[Opening Source records section]
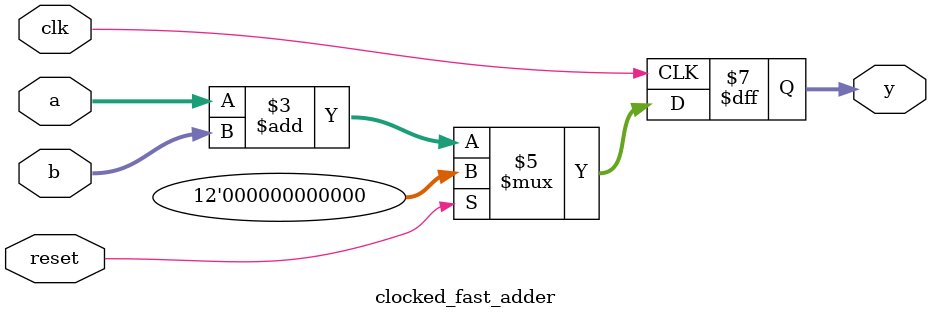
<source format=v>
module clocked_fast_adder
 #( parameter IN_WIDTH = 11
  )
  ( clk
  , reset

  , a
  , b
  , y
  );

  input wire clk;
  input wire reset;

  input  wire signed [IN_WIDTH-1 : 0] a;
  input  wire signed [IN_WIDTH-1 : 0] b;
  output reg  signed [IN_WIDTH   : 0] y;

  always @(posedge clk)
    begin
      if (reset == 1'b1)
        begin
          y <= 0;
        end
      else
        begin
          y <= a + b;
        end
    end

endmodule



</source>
[Closing Source records section]
[Opening Source records section]
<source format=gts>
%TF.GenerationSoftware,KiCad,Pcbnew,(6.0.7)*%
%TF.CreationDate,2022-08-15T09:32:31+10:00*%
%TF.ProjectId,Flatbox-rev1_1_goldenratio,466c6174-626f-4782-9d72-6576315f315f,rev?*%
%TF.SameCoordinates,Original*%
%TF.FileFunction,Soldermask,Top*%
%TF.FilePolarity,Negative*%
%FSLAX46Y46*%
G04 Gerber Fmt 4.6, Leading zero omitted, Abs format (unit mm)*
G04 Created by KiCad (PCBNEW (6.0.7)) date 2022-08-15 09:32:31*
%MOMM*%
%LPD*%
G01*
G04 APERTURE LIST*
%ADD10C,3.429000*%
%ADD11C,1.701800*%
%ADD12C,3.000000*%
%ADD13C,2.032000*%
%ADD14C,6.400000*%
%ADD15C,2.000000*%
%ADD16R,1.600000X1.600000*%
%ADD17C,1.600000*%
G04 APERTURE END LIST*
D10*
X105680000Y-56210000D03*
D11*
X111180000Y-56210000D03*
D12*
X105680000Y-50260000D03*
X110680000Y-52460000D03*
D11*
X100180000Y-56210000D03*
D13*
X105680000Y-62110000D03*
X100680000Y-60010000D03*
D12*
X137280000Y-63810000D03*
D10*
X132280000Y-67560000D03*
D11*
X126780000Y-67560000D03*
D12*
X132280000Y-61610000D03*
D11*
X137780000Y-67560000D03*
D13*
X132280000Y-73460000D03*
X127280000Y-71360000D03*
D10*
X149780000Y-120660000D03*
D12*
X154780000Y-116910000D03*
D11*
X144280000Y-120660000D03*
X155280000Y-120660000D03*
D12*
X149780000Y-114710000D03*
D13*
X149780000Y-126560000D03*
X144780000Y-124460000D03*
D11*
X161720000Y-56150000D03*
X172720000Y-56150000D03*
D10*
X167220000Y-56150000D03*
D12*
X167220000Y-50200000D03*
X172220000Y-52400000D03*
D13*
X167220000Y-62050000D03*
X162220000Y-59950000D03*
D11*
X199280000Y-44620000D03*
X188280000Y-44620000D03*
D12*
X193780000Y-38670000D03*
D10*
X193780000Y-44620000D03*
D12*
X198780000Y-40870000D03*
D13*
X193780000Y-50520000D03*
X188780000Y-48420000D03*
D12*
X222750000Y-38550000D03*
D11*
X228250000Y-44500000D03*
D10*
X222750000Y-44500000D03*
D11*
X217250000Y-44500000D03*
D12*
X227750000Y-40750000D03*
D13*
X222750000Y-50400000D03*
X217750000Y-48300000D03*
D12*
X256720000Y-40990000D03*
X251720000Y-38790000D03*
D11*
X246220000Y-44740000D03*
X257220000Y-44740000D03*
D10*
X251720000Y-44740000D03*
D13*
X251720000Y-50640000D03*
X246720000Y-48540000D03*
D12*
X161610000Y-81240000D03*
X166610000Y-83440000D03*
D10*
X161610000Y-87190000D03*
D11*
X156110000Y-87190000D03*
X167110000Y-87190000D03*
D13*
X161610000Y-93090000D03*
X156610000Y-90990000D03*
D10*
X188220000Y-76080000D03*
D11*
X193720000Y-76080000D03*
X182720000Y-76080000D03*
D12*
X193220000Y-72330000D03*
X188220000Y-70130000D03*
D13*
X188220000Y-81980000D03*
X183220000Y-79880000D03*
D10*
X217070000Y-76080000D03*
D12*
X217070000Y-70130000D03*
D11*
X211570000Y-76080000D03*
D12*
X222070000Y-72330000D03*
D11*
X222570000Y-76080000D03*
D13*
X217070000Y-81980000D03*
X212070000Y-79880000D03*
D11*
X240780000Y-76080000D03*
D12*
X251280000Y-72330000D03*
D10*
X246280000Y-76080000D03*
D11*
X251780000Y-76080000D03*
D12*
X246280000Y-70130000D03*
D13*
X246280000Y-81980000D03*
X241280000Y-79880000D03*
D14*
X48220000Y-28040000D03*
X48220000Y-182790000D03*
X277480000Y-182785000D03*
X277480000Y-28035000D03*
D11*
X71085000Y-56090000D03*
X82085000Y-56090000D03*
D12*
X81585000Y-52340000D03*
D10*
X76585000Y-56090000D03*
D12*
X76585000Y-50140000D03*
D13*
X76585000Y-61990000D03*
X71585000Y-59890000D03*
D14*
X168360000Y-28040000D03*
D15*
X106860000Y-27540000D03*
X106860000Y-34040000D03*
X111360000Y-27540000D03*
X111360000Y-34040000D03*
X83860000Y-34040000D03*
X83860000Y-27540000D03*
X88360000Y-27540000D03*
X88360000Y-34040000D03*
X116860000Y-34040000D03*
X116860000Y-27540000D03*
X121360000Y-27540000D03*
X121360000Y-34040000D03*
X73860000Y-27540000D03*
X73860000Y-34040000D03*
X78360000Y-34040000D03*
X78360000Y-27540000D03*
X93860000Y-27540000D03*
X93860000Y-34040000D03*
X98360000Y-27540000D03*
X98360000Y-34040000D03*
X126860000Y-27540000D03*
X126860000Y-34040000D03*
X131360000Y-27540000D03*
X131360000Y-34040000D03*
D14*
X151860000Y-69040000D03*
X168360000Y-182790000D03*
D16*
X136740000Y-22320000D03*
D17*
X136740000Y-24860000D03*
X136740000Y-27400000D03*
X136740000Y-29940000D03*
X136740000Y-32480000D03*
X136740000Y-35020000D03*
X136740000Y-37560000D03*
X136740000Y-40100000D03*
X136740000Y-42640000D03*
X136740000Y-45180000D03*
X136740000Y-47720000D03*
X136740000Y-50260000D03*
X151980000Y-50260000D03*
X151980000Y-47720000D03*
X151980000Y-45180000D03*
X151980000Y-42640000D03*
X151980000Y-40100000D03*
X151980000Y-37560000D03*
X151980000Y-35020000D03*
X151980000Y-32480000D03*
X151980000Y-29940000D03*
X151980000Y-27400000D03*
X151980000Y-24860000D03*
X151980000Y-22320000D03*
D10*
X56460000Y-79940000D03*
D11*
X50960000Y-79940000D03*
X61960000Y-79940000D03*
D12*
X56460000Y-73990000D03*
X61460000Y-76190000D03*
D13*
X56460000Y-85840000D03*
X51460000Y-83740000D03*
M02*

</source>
[Closing Source records section]
[Opening Source records section]
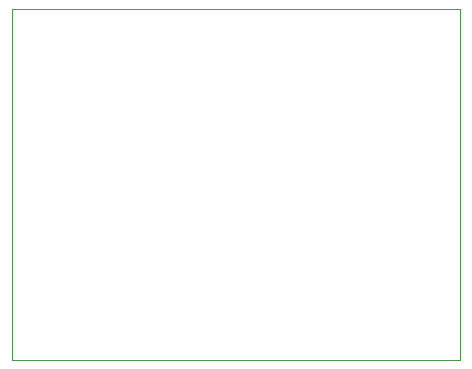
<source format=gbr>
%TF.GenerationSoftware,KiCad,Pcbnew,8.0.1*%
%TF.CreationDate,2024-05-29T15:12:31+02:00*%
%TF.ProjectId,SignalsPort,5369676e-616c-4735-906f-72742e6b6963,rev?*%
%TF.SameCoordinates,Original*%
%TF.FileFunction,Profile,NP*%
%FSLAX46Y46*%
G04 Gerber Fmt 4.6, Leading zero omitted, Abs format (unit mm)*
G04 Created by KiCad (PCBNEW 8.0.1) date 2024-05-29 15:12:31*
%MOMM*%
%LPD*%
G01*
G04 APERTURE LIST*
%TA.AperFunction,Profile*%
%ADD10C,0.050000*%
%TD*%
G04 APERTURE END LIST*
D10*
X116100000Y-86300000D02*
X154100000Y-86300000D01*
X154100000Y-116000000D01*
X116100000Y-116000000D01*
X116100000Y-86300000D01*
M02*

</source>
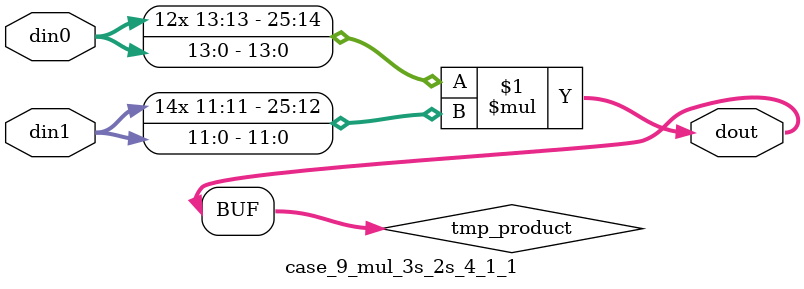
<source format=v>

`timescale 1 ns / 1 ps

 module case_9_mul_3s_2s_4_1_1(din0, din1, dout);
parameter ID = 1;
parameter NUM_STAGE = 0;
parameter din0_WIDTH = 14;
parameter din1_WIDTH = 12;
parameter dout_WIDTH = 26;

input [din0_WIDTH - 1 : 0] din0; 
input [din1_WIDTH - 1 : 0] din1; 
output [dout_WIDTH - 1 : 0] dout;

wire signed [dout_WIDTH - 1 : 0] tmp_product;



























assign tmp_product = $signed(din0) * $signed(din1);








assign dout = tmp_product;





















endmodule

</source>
[Closing Source records section]
> _Your goal_: Only the count belongs in your answer, so please work out how many lines of the data contain "assign".

> _Answer section_: 2